* [Excerpt provided]:
Segment Open
SEATTLE _ Sur La Table, the Seattle-based company that built a savory brand around high-end kitchenware and upscale cooking, has filed for bankruptcy protection and will shutter 56 of its 121 remaining locations.
Wednesday's Chapter 11 filing, which could see the heavily indebted company sold to a New York investment group, comes just two weeks after news that Sur La Table had laid off roughly a fifth of its corporate staff and was considering closures of five retail locations.
The much more extensive measures announced Wednesday are part of a turnaround strategy for a company that has been hammered both by the pandemic and the broader pressures on bricks-and-mortar retail.
The bankruptcy and sale "process will result in a revitalized Sur La Table, positioned to thrive in a post COVID-19 retail environment," said CEO Jason Goldberger in a company statement issued Wednesday, which listed an affiliate of New York-based Fortress Investment Group as a potential buyer.
The company, begun in a single store in Pike Place Market, has been principally owned since 2011 by Investcorp, a Bahrain-based investment firm.
Segment Closed
* [Your tasks]:
- 1) Output the passage of the Sur La Table article between "Wednesday's Chapter 11" and "on bricks-and-mortar retail.", inclusive.
- 2) Go on with the Sur La Table article, picking up right after its final sentence.

* [Given information]:
Segment Open
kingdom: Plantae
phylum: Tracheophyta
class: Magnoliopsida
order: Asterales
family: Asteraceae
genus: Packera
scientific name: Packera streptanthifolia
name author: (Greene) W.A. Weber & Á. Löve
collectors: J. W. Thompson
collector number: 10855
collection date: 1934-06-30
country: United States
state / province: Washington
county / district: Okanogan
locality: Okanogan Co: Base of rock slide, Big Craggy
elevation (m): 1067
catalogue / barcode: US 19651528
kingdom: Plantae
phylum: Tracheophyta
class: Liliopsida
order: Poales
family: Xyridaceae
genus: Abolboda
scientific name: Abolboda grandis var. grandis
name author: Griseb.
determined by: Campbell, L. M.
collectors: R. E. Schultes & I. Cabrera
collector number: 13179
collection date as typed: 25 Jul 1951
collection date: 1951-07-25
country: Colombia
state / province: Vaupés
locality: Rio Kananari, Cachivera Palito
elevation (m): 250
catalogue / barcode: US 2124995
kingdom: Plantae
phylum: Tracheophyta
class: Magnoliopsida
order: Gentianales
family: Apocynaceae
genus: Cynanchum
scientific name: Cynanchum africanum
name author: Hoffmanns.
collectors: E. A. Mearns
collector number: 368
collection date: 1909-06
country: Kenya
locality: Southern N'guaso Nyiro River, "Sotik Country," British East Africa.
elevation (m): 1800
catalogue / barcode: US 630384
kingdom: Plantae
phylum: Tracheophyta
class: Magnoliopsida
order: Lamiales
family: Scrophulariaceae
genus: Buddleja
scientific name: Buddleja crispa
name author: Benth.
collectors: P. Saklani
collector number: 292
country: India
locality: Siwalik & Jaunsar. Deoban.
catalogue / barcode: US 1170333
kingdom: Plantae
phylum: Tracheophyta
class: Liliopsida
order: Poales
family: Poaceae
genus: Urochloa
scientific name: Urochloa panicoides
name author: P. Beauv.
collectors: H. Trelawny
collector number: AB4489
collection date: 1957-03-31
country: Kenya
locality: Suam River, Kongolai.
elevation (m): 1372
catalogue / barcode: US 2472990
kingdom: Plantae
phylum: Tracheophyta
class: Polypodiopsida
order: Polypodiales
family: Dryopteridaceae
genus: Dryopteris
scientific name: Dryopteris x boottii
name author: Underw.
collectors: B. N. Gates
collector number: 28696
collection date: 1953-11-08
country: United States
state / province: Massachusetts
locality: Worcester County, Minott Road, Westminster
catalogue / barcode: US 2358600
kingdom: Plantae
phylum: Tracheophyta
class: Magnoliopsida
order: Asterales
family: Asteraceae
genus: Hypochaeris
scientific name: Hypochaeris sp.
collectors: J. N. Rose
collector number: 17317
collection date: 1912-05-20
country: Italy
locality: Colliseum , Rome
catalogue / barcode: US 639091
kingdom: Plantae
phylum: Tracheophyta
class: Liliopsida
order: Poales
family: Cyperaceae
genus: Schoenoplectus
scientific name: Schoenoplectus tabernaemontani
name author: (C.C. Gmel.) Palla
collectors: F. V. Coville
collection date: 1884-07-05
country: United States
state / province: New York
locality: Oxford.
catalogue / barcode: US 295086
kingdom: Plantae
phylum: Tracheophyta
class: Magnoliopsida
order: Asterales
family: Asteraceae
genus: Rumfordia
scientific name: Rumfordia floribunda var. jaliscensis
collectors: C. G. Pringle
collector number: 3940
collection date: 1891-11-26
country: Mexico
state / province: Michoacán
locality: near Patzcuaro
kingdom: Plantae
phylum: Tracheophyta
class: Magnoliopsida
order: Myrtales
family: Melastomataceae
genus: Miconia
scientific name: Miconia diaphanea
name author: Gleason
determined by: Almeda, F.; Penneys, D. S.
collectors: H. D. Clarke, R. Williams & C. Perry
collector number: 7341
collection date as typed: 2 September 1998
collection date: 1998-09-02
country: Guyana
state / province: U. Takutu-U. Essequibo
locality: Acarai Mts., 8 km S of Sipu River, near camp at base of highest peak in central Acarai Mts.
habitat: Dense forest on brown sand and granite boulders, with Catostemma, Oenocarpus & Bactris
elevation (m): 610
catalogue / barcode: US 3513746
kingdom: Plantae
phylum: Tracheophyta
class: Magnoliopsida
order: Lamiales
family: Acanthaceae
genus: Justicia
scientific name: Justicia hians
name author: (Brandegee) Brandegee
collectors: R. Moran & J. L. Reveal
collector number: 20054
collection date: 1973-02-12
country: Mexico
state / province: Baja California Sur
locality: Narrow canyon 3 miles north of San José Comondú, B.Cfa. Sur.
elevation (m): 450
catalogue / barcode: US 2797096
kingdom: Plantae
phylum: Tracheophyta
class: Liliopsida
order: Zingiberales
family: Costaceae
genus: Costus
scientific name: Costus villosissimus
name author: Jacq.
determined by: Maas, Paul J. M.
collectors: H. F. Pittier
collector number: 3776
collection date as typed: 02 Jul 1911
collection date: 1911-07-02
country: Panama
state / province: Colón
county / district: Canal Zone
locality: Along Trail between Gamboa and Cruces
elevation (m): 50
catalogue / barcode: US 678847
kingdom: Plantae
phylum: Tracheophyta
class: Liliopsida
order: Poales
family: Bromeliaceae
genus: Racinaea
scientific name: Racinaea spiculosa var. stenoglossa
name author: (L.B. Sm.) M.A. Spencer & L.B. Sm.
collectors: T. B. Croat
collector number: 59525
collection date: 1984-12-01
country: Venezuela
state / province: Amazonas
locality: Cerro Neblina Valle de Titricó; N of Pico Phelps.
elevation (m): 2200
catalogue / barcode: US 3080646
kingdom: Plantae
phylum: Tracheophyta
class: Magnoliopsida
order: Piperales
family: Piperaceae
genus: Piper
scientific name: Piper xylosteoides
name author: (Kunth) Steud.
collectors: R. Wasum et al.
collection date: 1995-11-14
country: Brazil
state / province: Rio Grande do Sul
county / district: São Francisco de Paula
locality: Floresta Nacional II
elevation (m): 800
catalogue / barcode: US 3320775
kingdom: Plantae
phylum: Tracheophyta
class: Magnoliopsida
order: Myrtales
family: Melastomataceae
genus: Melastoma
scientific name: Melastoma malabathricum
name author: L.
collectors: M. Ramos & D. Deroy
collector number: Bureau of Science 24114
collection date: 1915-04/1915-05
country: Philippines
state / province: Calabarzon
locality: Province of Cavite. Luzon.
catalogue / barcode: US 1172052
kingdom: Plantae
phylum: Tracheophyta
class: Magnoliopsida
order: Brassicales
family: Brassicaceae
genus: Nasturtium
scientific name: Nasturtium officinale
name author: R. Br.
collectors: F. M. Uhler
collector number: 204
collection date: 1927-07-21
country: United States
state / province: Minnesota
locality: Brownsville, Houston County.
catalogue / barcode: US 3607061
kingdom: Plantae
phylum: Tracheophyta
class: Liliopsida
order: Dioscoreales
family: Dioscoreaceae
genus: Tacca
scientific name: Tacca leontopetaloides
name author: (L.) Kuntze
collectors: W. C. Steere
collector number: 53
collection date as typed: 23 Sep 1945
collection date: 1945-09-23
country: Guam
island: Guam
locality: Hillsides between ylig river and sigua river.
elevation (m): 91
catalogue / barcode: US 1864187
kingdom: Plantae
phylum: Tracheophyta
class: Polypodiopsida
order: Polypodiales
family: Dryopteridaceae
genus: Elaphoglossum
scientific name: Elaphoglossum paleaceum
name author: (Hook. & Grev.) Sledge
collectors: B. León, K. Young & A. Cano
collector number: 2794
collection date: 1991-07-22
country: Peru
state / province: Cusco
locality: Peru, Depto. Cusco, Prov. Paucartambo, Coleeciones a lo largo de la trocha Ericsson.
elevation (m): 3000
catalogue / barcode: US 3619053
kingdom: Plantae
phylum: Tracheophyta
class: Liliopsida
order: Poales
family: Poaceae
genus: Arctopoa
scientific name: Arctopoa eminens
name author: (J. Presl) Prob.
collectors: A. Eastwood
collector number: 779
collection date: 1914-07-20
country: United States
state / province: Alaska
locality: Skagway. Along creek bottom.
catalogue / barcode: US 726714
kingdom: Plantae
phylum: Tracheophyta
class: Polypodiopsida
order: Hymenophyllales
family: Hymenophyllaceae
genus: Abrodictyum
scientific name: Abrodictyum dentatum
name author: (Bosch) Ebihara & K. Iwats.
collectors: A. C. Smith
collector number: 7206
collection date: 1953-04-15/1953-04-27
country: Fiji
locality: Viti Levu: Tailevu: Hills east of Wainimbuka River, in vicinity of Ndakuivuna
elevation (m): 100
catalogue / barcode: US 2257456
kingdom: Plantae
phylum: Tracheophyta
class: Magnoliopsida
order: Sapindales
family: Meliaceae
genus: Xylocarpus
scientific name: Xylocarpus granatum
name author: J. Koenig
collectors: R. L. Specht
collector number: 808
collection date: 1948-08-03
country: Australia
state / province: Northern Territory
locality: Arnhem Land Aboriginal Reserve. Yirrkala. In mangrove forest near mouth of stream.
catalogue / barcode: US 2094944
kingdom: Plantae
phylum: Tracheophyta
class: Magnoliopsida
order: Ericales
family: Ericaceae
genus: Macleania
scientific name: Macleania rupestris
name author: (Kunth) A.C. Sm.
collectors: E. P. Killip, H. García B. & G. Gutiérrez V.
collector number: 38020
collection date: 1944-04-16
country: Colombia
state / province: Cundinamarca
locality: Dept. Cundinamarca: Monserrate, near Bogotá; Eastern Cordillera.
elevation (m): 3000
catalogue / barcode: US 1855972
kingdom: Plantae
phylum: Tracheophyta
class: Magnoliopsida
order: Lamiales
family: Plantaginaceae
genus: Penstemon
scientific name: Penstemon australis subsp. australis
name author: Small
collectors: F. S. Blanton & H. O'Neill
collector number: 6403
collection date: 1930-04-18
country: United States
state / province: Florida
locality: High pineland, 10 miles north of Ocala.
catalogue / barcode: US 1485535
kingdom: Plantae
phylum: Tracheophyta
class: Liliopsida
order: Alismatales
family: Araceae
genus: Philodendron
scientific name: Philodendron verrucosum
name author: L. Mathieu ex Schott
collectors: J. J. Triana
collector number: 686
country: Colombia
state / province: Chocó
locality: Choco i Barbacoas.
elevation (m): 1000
Segment Closed
* [Answer set]:
- 1)
Wednesday's Chapter 11 filing, which could see the heavily indebted company sold to a New York investment group, comes just two weeks after news that Sur La Table had laid off roughly a fifth of its corporate staff and was considering closures of five retail locations.
The much more extensive measures announced Wednesday are part of a turnaround strategy for a company that has been hammered both by the pandemic and the broader pressures on bricks-and-mortar retail.

- 2)
Although the statement referred to the need for the "closure of certain stores to prosper in the current retail environment," it offered few details about the scale of the cuts. However, a company spokesman later said that 56 locations would be closed.
The spokesman was unable to say which locations are to be closed, how many employees would be laid off, or when the closures would be completed, but said that liquidation sales were being planned.
With the bankruptcy filing, which had been rumored since May, Sur La Table joins a number of once-potent bricks-and-mortar retailers forced into drastic measures. On Wednesday, apparel icon Brooks Brothers filed for Chapter 11 bankruptcy protection amid ongoing efforts to find a buyer and shutter some 50 stores.
Like many physical retailers, Sur La Table had been hit hard by the pandemic. In March, the company temporarily closed its retail outlets, which had numbered more than 130, according to the company's LinkedIn page. Although 121 locations would eventually reopen, the "effects of the pandemic" made it necessary to cut staff at its Georgetown headquarters, the company said in late June.
But according to media accounts and other sources, even before the pandemic, the kitchenware retailer had been losing market share to online players such as Amazon. Although Sur La Table had a thriving online business of its own, and also enjoyed success with a line of cooking schools in many of its stores, the physical retail operation as a whole was losing money, according to one former employee.
In May, two of Sur La Table's creditors indicated they had doubts that the company could repay more than $31 million in senior debt. That fueled rumors that the company was considering seeking bankruptcy protection.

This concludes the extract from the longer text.